ECLI:NL:HR:2021:904
Hoge Raad
- Cassatie
- Rechtspraak.nl
Cassatie tegen uitspraak van de Rechtbank Gelderland inzake belastingkwesties
In deze zaak heeft belanghebbende, [X] te [Z], beroep in cassatie ingesteld tegen de uitspraak van de Rechtbank Gelderland van 9 september 2020, nr. AWB 19/7286. Dit beroep was gericht tegen een eerdere uitspraak van de Rechtbank van 17 februari 2020. De Staatssecretaris van Financiën, vertegenwoordigd door [P], heeft een verweerschrift ingediend. De Hoge Raad heeft de klachten van belanghebbende over de uitspraak van de Rechtbank beoordeeld. De Hoge Raad oordeelt dat de klachten niet kunnen leiden tot vernietiging van de uitspraak van de Rechtbank. Het is niet nodig om te motiveren waarom dit oordeel is gegeven, aangezien de vragen die aan de orde zijn niet van belang zijn voor de eenheid of ontwikkeling van het recht, zoals bedoeld in artikel 81, lid 1, van de Wet op de rechterlijke organisatie.

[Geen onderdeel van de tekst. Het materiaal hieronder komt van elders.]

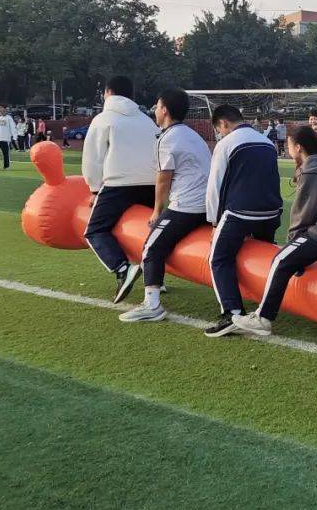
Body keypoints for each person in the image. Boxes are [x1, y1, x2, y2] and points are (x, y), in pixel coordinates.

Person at [229, 125, 317, 337]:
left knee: (280, 261)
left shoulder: (311, 171)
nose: (287, 149)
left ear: (298, 147)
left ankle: (263, 318)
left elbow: (302, 215)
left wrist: (292, 247)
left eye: (288, 145)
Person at [119, 87, 212, 323]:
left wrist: (157, 211)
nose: (155, 111)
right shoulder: (192, 135)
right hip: (207, 205)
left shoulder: (168, 138)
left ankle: (152, 305)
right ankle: (157, 285)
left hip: (188, 206)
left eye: (157, 107)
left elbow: (163, 178)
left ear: (165, 110)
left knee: (150, 247)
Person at [203, 104, 283, 337]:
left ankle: (232, 312)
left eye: (219, 129)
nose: (220, 133)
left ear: (223, 124)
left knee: (218, 259)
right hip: (271, 213)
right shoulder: (267, 143)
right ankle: (265, 306)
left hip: (240, 214)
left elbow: (215, 186)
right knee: (265, 259)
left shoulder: (226, 144)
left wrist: (214, 223)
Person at [81, 75, 160, 304]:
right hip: (152, 184)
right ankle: (156, 279)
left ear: (108, 92)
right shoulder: (147, 120)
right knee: (150, 233)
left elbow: (92, 159)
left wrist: (95, 190)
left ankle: (122, 268)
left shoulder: (103, 119)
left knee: (95, 231)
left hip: (119, 183)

De Hoge Raad heeft ook de proceskosten beoordeeld en ziet geen aanleiding voor een veroordeling in deze kosten. De beslissing van de Hoge Raad is dat het beroep in cassatie ongegrond wordt verklaard. Dit arrest is gewezen door de vice-president R.J. Koopman als voorzitter, en de raadsheren M.A. Fierstra en P.A.G.M. Cools, in tegenwoordigheid van de waarnemend griffier F. Treuren, en is openbaar uitgesproken op 11 juni 2021. Belanghebbende is voor het instellen van beroep in cassatie € 131 griffierecht verschuldigd, terwijl de griffier van belanghebbende € 265 griffierecht heeft geheven. Het teveel betaalde bedrag van € 134 wordt door de griffier van de Hoge Raad aan belanghebbende teruggegeven.